Here’s another Chinese movie that’s been killing it at the Chinese box office lately. I don’t believe I’ve seen anything else by director Feng Xiaogang. Well, I bounced off The Banquet (2006) once. Apparently he’s quite popular in China. Personal Tailor is a comedy, and the basic premise involves a company that helps people live out their dreams as role-playing scenarios. (The company motto is, “Fulfilling others by debasing ourselves.”) This creates an episodic commentary on various hot topics of today, including government corruption, the ambitions of the Chinese film industry, the behavior of the new Chinese multi-billionaires, and environmental degradation.
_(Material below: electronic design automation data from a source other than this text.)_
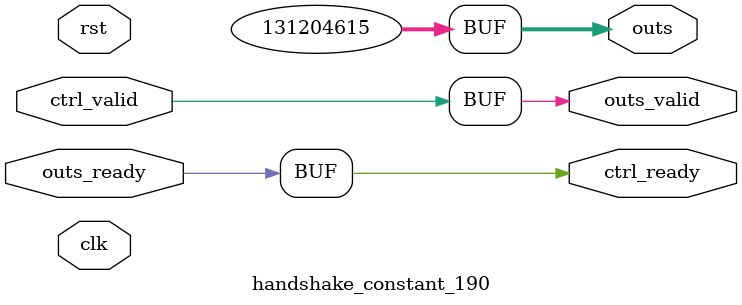
<source format=v>
`timescale 1ns / 1ps
module handshake_constant_190 #(
  parameter DATA_WIDTH = 32  // Default set to 32 bits
) (
  input                       clk,
  input                       rst,
  // Input Channel
  input                       ctrl_valid,
  output                      ctrl_ready,
  // Output Channel
  output [DATA_WIDTH - 1 : 0] outs,
  output                      outs_valid,
  input                       outs_ready
);
  assign outs       = 27'b111110100100000011000000111;
  assign outs_valid = ctrl_valid;
  assign ctrl_ready = outs_ready;

endmodule

</source>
There’s another episode that’s a bit garbled, and I’ve seen speculation elsewhere that it may have run afoul of censors. It didn’t make much sense.
Understanding another culture’s comedy is always dicey in any event, and I’m sure I missed a lot of the jokes here. (The crowd I saw it with at Pacific Place Cinemas was heavily Chinese, and they were laughing at bits that were opaque to me.) Still, there were plenty of jokes that seemed funny to me too, and the basic themes were very clear. The episodic structure made for a meandering film, and certainly not all the gags were equally good. The episode about the film industry centered on a director who has made it rich making “vulgar” films (he’s the winner of the Pacific Rim Pandering Prize) and who now wants to become artistically serious. This is apparently a bit of self-parody on Feng’s part, since he started out making popular comedies but has tried his hand at a couple of serious historical films recently. (The Banquet was a loose adaptation of Hamlet.) The satire of avant garde artistry is a bit heavy-handed, but it’s actually pretty funny. For that matter, the final episode, in which the four members of the dream company apologize to the environment for the pollution, is pretty much dead serious, although it exits on a joke.
If cross-cultural comedy is sometimes difficult to understand, a popular film like this also provides a fascinating snapshot of how a culture perceives itself. The anxieties about modernization, Westernization, and capitalism are what give many of the jokes their barbs. This film seeks to soothe those anxieties, by implying, for instance, that the super-wealthy lead very difficult lives that the common person wouldn’t want to be trapped in. For me, the episode about government corruption was perhaps the most eye-opening. Apparently Chinese censors are fully on-board with satirical criticism of Party members who take bribes. Likewise for the apology for pollution, and the general sense that economic progress comes with a great price. Perhaps it’s the case that self-criticism is always easier to handle than criticism from outsiders.